Turn LLM notes into a clean action list
LLMs are great at summarising a meeting or drafting a report — but the next steps end up buried in prose. This tool reads that prose and pulls out the action items, separating the task, the owner, and the deadline into a tidy checklist you can paste straight into a tracker. It runs entirely in your browser.
How it works
Each sentence is scored for “action-ness”:
- Modal / intent verbs — will, must, should, need to, plan to, going to
- Assignment language — assign, owner, responsible, action:, todo, follow up
- Imperative openings — a sentence that starts with a bare verb (Send …, Review …, Schedule …)

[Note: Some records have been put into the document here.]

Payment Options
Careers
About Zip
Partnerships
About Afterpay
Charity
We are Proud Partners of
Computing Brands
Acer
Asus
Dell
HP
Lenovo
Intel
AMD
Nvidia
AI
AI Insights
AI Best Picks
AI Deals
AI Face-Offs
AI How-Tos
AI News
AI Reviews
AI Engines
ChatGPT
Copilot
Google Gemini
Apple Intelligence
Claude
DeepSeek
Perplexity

- Date signals — by Friday, due 12 March, before EOD — these boost the score because a dated sentence is almost always a commitment
Sentences above the sensitivity threshold become tasks. The extractor then runs
a second pass to lift out a likely owner (@name, assigned to X, a leading
proper noun) and a deadline (relative or absolute date phrases), shown only
when confidently found.
Getting the best source text
The extraction quality depends on how clearly the source prose marks action items. Some patterns that extract cleanly:
- “Sarah will send the revised proposal by Wednesday” — owner, action, deadline all present
- “Action: update the API docs before the release” — explicit action tag
- “We need to schedule a follow-up call next week” — modal verb + date signal
Patterns that need sensitivity adjustment:
- Passive voice without an owner (“The report should be reviewed”) — task detected but owner blank
- Implicit deadlines (“soon,” “ASAP”) — task detected but deadline blank; you will need to fill these in
Output format
Extracted tasks appear as a Markdown checklist:
- [ ] Send revised proposal (Owner: Sarah, Due: Wednesday)
- [ ] Update API docs (Due: before release)
- [ ] Schedule follow-up call (Due: next week)
The - [ ] format renders as an interactive checkbox in GitHub, Notion, Obsidian, Linear, and most modern trackers. You can paste it directly without reformatting.
Tips
- Prompt your LLM to structure notes as “Owner — task — due date” and extraction becomes nearly perfect.
- If real tasks are missed, lower the sensitivity threshold; if irrelevant sentences are captured, raise it.
- Review owner and deadline fields — they are best-effort heuristics and may need corrections, especially for implicit or informal dates.
Why extract action items from AI notes specifically
LLM-generated meeting summaries and status reports often contain action items that were implicitly agreed but not made structurally explicit. A human writing the same summary would naturally bullet the next steps; an LLM summarizing from a transcript may embed them in flowing prose. This extractor bridges that gap — it applies the same action-identification logic a careful human editor would use, so you get the structured task list without rewriting the summary yourself.